Series is officially defined as follows:
> Series is a one-dimensional labeled array capable of holding any data type (integers, strings, floating point numbers, Python objects, etc.). The axis labels are collectively referred to as the *index*. 

Dataframe:
> DataFrame is a 2-dimensional labeled data structure with columns of potentially different types. You can think of it like a spreadsheet or SQL table, or a dict of Series objects. It is generally the most commonly used pandas object. 

pandas can simply achieve what a spreadsheet can do; and many more.

In [None]:
import pandas as pd

# wrap a Numpy  array, and give a label to each of the data point
v = pd.Series(np.random.randint(low=10, high=13, size=5), index=['a', 'b', 'c', 'd', 'e'])
print(type(v)) # print the type of v
print(v) # print the content of v

# instead of accessing the array by index, now we can access the Series by label. Yay!
print(v['b'])

In [None]:
# we can also wrap a dictionary into a pandas's Series
v = pd.Series({'a':1, 'b':2, 'c':3})
print(v)


In [None]:
# pandas's Series has similar behaviours as Numpy's array
# we can also wrap a dictionary into a pandas's Series
v = pd.Series({'a':1, 'b':2, 'c':3})
print(v)

v =  v * 2
print(v)


In [None]:
# let's go 2D!

d = [[1, 2], [3, 4], [5, 6]]
v = pd.DataFrame(d)
v

#does it look good?

In [None]:
v =pd.DataFrame(d, index=['a', 'b', 'c'])
v

In [None]:
# selecting rows
v =pd.DataFrame(d, index=['a', 'b', 'c'])
v.loc[['a', 'c']]

In [None]:
# selecting columns
v =pd.DataFrame(d, index=['a', 'b', 'c'])
v[0]

In [None]:
# selecting rows and columns
v =pd.DataFrame(d, index=['a', 'b', 'c'])
v.loc[['a', 'c']][1]

In [None]:
# we can also give names to the columns
v =pd.DataFrame(d, index=['a', 'b', 'c'], columns=['x', 'y'])
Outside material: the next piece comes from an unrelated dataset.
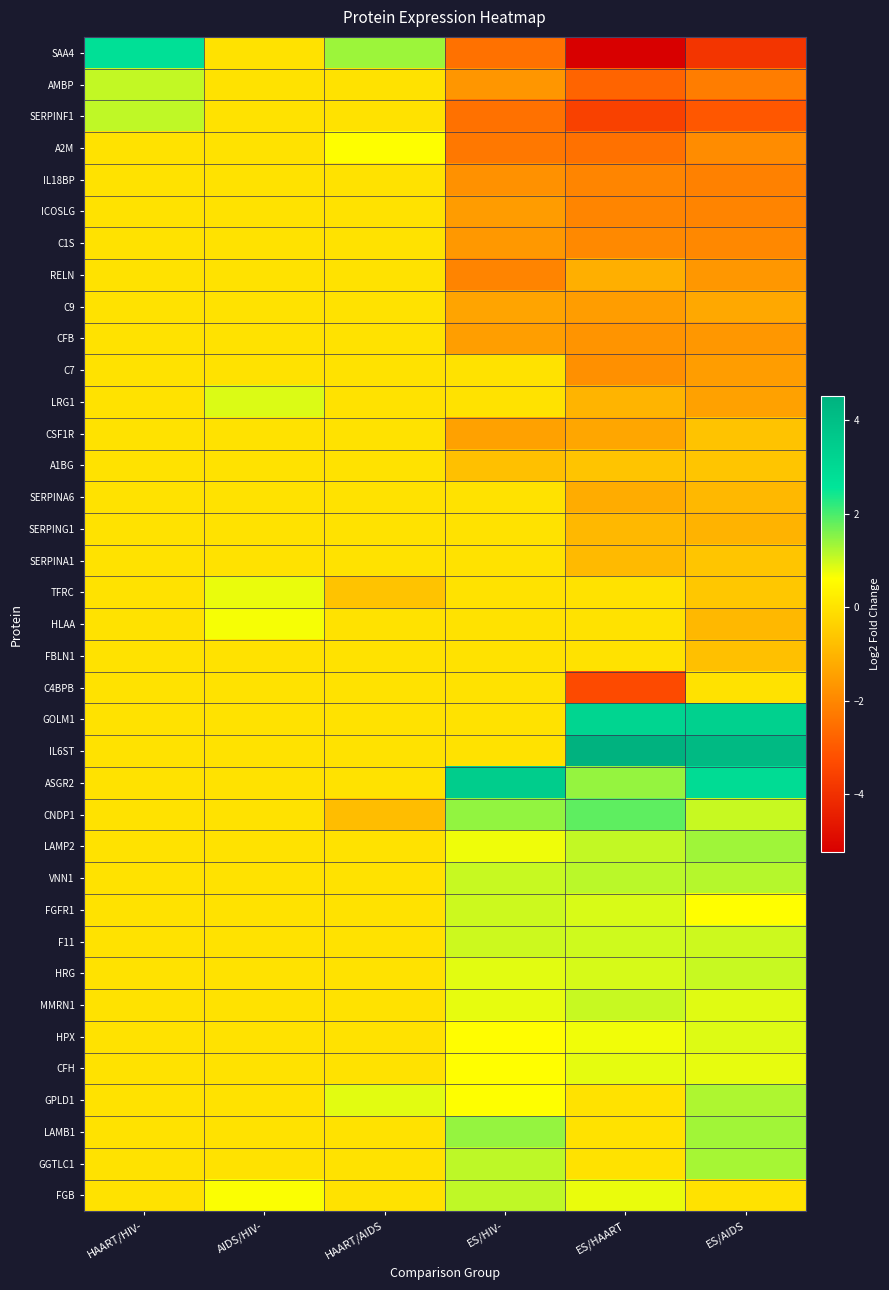

Rank the series by their maximum value, from highest to lowest.

IL6ST, ASGR2, GOLM1, SAA4, CNDP1, LAMB1, LAMP2, GGTLC1, GPLD1, VNN1, FGB, SERPINF1, AMBP, HRG, MMRN1, F11, FGFR1, LRG1, HPX, CFH, TFRC, HLAA, A2M, IL18BP, ICOSLG, C1S, RELN, C9, CFB, C7, CSF1R, A1BG, SERPINA6, SERPING1, SERPINA1, FBLN1, C4BPB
print(v.loc[['a', 'c']]['y'])

print(v['y'].loc[['a', 'c']])

In [None]:
v =pd.DataFrame(d, index=['a', 'b', 'c'], columns=['x', 'y'])
print(v)

# get a summary of the data in one line
v.describe()

In [None]:
# pandas supports SQL-joins
table1 = [[0, 0, 1], [0, 1, 0], [1, 0, 0]]
table1 = pd.DataFrame(table1, columns=['a','b','c'])
print(table1)

table2 = [[1, 0, 1], [1, 1, 0], [1, 0, 0]]
table2 = pd.DataFrame(table2, columns=['a','b','c'])
print(table2)

table3 = pd.merge(table1, table2, how='inner', on=['a', 'c'])
table3

Besides data manipulation, pandas supports reading from and writing to CSV text file:

In [None]:
pokemons = pd.read_csv('pokemon.csv')
pokemons.to_csv('pokemon2.csv')
pokemons

# Matplotlib
> Matplotlib is a Python 2D plotting library which produces publication quality figures in a variety of hardcopy formats and interactive environments across platforms. Matplotlib can be used in Python scripts, the Python and IPython shells, the Jupyter notebook, web application servers, and four graphical user interface toolkits.

It is a library that tries to port a ploting library in Matlab into Python. Its functions are easy to use: pretty graphs can be plotted using only several lines of code. 

The plotting functions generally have the following formats:
<code>
plot(x array, y, array, options)
</code>

In [None]:
import matplotlib.pyplot as plt

x = np.array([1,2, 3])
y = np.array([3, 2, 1])

plt.figure(figsize=(5, 4), dpi=100)

plt.plot(x, y)
plt.xlabel('x')
plt.ylabel('y')

How about drawing two graphs side by side? We can use <code>subplot</code>.

In [None]:
import matplotlib.pyplot as plt

x = np.array([1,2, 3])
y = np.array([1, 1, 1])

plt.figure(figsize=(8, 4), dpi=100)
plt.subplot (1, 2, 1) # number of rows, number of columns,  current index
plt.plot(x, y)
plt.xlabel('x')
plt.ylabel('y')
plt.title('y against x')

plt.subplot(1, 2, 2)
plt.plot(y, x)
plt.xlabel('y')
plt.ylabel('x')
plt.title('x against y')

plt.tight_layout() # adjust the layout automatically to achieve the best fit

Besides line, there are many other graph types available in Matplotlib.